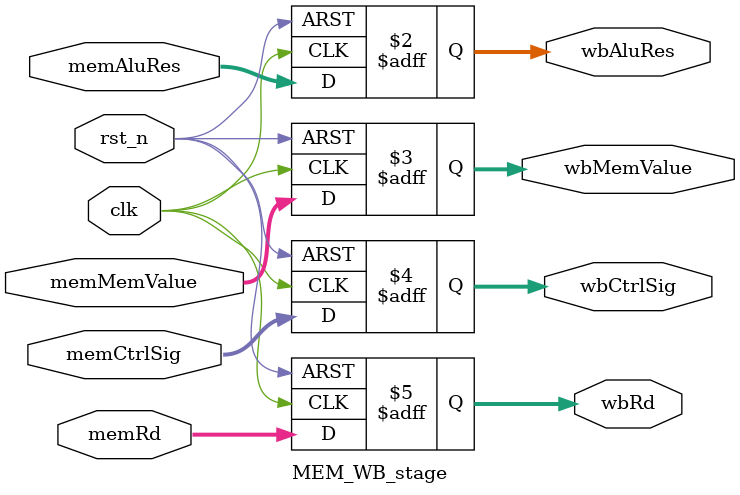
<source format=v>
module MEM_WB_stage (
  input clk,    // Clock
  input rst_n,  // Reset 

  input wire [31:0] memAluRes, memMemValue,
  input wire [9:0] memCtrlSig, 
  input wire [4:0] memRd, 

  output reg [31:0] wbAluRes, wbMemValue, 
  output reg [9:0] wbCtrlSig,
  output reg [4:0] wbRd
);

always @(posedge clk, posedge rst_n)
  begin 
    if(rst_n)
      begin 
        wbAluRes <= 32'b0;
        wbMemValue <= 32'b0;
        wbCtrlSig <= 9'b0;
        wbRd <= 5'b0;
      end 
    else 
      begin 
        wbAluRes <= memAluRes;
        wbMemValue <= memMemValue;
        wbCtrlSig <= memCtrlSig;
        wbRd <= memRd;
      end 
  end 
endmodule

</source>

==============================

#### What is required:
All of the listing above must be output exactly, except for its pictures.

#### Solved exercise:
<source format=v>
module MEM_WB_stage (
  input clk,    // Clock
  input rst_n,  // Reset 

  input wire [31:0] memAluRes, memMemValue,
  input wire [9:0] memCtrlSig, 
  input wire [4:0] memRd, 

  output reg [31:0] wbAluRes, wbMemValue, 
  output reg [9:0] wbCtrlSig,
  output reg [4:0] wbRd
);

always @(posedge clk, posedge rst_n)
  begin 
    if(rst_n)
      begin 
        wbAluRes <= 32'b0;
        wbMemValue <= 32'b0;
        wbCtrlSig <= 9'b0;
        wbRd <= 5'b0;
      end 
    else 
      begin 
        wbAluRes <= memAluRes;
        wbMemValue <= memMemValue;
        wbCtrlSig <= memCtrlSig;
        wbRd <= memRd;
      end 
  end 
endmodule

</source>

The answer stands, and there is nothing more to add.